▶ Working data:

═══

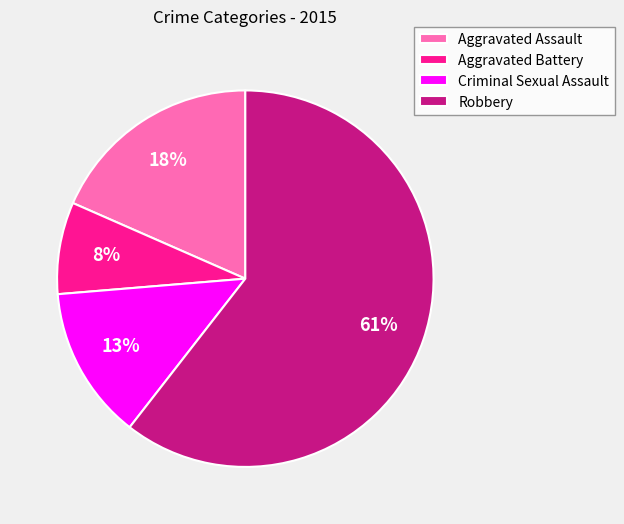

Which slice is the smallest?

Aggravated Battery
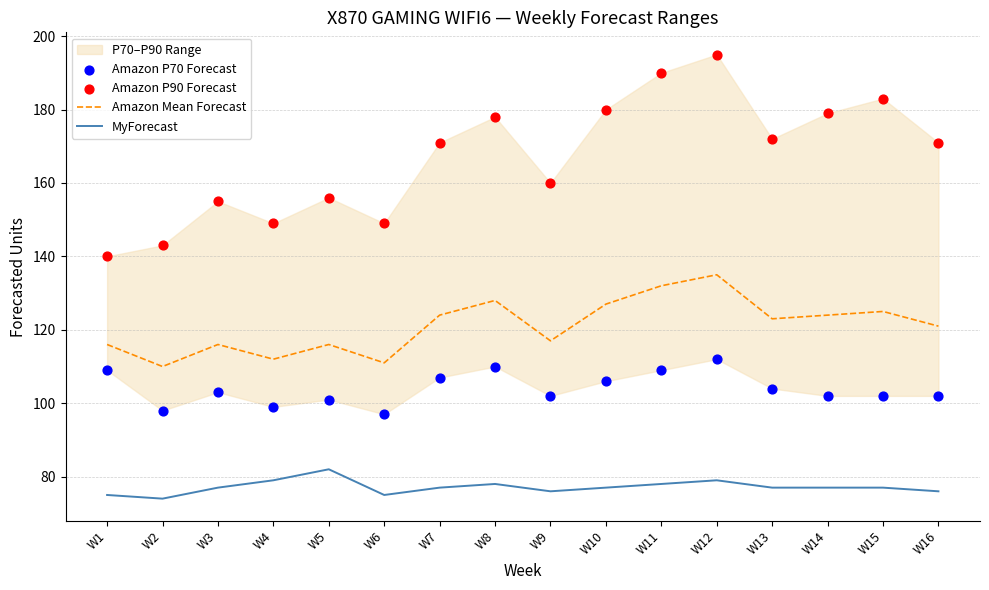

Which series contains the lowest Y value?

MyForecast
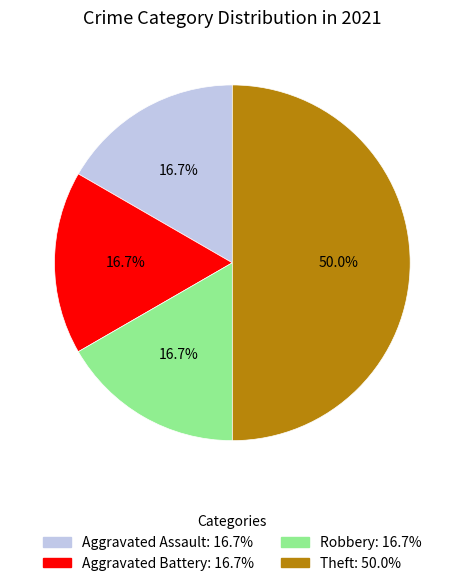

How much of the chart is everything except Robbery?

83.3%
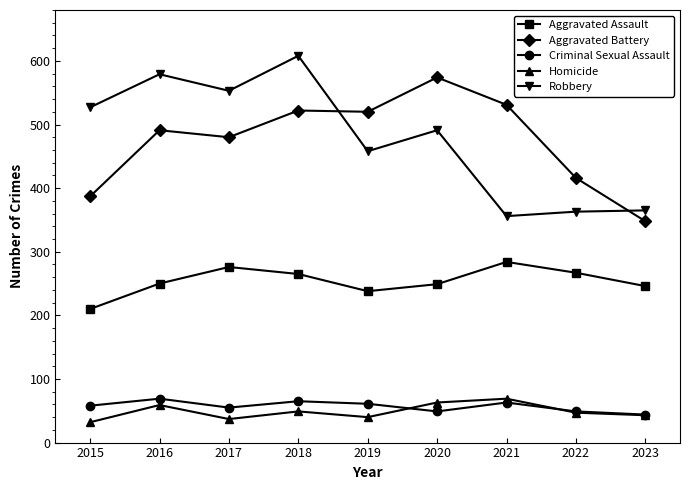

What is the spread (max minus min) of values at 2019?

480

═══

▶ Task brief: Count the lines in the entries that contain the word "Which", treating case as significant, and give only the number.

▶ Response to the task: 2